OS OLHOS DO GRANDE IRMÃO
Por Cléber Sérgio de Seixas
É no aconchego do lar, após um dia exaustivo de trabalho ou de atividades variadas, que buscamos resgatar o que o cotidiano em parte nos rouba: a privacidade. Neste ambiente, entregues ao ócio, falamos e nos portamos espontaneamente, enfim, somos mais nós mesmos.
O que faríamos se nos fosse tolhida a privacidade? Seríamos integralmente autênticos ou haveria em nós uma parcela de representação? Agiríamos e falaríamos tão espontaneamente como em nossas casas?
A bem da verdade, há pessoas que adoram ser observadas, enquanto algumas se deleitam em observar outros. As primeiras são generosas em ceder sua intimidade ao voyeurismo alheio por talvez sentirem prazer agindo assim.
Sabendo destas características inatas ao ser humano, as TVs mundiais têm reservado parte de suas programações aos assim chamados Reality Shows, onde o “reality” é questionável. Estes tipos de programas pululam às centenas e têm a intenção de mostrar pessoas comuns ou notórias - vide o exemplo do reality show A Fazenda, da Record - em situações supostamente reais.
Um dos expoentes é o Big Brother - mais uma versão tupiniquim está prestes a sair do forno. Uma casa com câmeras e microfones estrategicamente posicionados compõe o cenário da disputa dos que estão em busca de fama e dinheiro instantâneos, mesmo que a moeda de troca seja a superexposição.
Nesse microcosmo os estereótipos são variados e parecem ter sido escolhidos a dedo: há o fortão “bad boy”, geralmente de massa cefálica reduzida; as gostosonas, futuras capas da Playboy; o pobretão ou pobretona sem eira nem beira, que cedo ou tarde cairá no gosto do expectador; a loira burra; o negão; a nordestina; o boca suja, que dispara palavrões de minuto em minuto etc. Portanto, uma pequena amostra da humanidade parece estar representada na casa. Mesmo os que são eliminados não saem de mãos abanando, haja vista os mimos oferecidos pelos patrocinadores do programa. Nesse jogo, no entanto, o único que sai perdendo é o telespectador: perde seu tempo e a oportunidade de ver algum programa melhor.

Dados:
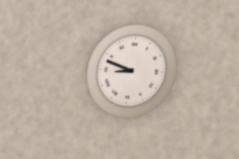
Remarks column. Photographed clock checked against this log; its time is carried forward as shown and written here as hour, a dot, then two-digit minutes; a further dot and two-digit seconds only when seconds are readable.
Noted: 8.48
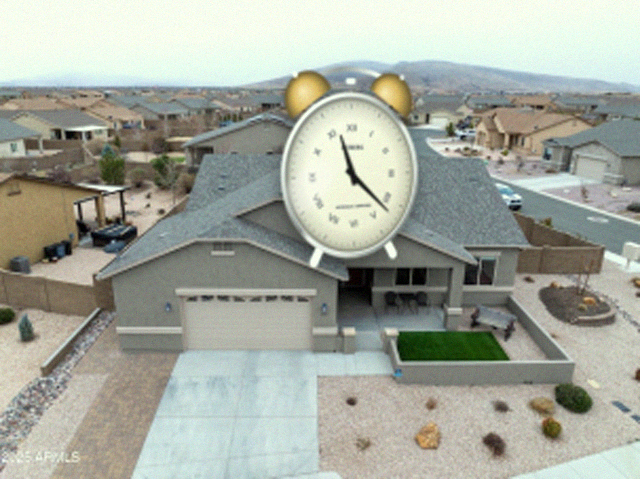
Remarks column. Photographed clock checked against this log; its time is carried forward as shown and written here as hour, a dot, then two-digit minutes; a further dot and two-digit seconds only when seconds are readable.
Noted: 11.22
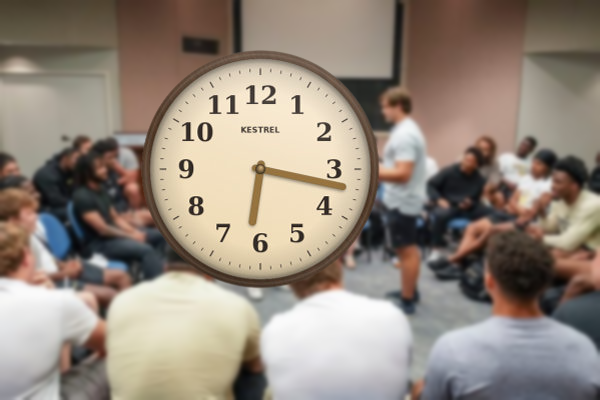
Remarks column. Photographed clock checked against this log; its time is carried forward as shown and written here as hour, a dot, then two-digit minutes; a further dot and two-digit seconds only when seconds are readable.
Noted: 6.17
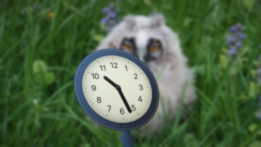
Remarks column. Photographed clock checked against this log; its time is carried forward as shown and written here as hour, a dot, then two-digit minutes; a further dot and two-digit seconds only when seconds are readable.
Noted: 10.27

Tarefas do exercício:
- 1) Transcreva do texto sobre os reality shows o trecho que começa em "OS OLHOS DO" e termina em "em nossas casas?".
- 2) Retome o texto sobre os reality shows e continue-o a partir da última frase apresentada.

Respostas em ordem:
- 1)
OS OLHOS DO GRANDE IRMÃO
Por Cléber Sérgio de Seixas
É no aconchego do lar, após um dia exaustivo de trabalho ou de atividades variadas, que buscamos resgatar o que o cotidiano em parte nos rouba: a privacidade. Neste ambiente, entregues ao ócio, falamos e nos portamos espontaneamente, enfim, somos mais nós mesmos.
O que faríamos se nos fosse tolhida a privacidade? Seríamos integralmente autênticos ou haveria em nós uma parcela de representação? Agiríamos e falaríamos tão espontaneamente como em nossas casas?

- 2)
Contudo, diariamente, vivemos um Big Brother em maior escala, se levarmos em conta que estamos em alguns momentos do dia e em alguns lugares sob a vigilância de câmeras ou outros apetrechos eletrônicos. A parafernália envolvida é extensa: sistemas de GPS, satélites com câmeras superpotentes, câmeras de circuito interno e externo, monitoramento via internet e até dispositivos de rastreamento pessoal já são tecnologias palpáveis. Hoje toleramos ser vigiados em prol da segurança, mas no futuro será somente este o motivo real?
Já antevendo um futuro onde as pessoas poderiam perder total ou parcialmente sua privacidade, o politicamente correto escritor britânico George Orwell - pseudônimo de Eric Arthur Blair - publicou em 1948 o seu clássico 1984 – o título é sugestivo pois a semelhança proposital entre as datas parece denotar que o tempo presente sempre contêm as sementes do tempo futuro, inclusive no que tange à tecnologia. A obra retrata um futuro sombrio onde os indivíduos, vivendo sob um regime totalitário, são constantemente monitorados pelos olhos eletrônicos do “Grande Irmão”, uma entidade subjetiva, na verdade, uma alegoria do ditador soviético Joseph Stalin.
No livro, um onipresente dispositivo chamado “teletela” - uma espécie de avô da televisão - tem a dupla função de emitir e capturar sons e imagens, de forma a tornar possível ao partido do “Grande Irmão” a exibição de propaganda política com vistas à doutrinação, além de simultaneamente vigiar os indivíduos, descobrindo inimigos potenciais do regime. Do ato sexual às palavras ditas durante o sono, tudo é vigiado pelos olhos atentos do “Grande Irmão”. Aos cidadãos é proibido ler ou escrever o que não coadune com a ideologia e política vigentes. Toda informação é censurada e editada pelo partido dominante. É, portanto, desnecessário dizer que sob este regime os cidadãos tornam-se totalmente acéfalos, sendo-lhes tirada toda a chance de contestação, senso crítico ou raciocínio.
Enquanto na distopia de Orwell as pessoas tentam de qualquer forma fugir à vigilância do “Grande Irmão”, no Big Brother da Globo os participantes se esforçam no sentido oposto.
Às vezes a vida imita a arte e escritores, cineastas, pintores e toda sorte de artistas se transformam em profetas. Muitas coisas retratadas por Orwell em seu livro são experienciadas por nós hoje.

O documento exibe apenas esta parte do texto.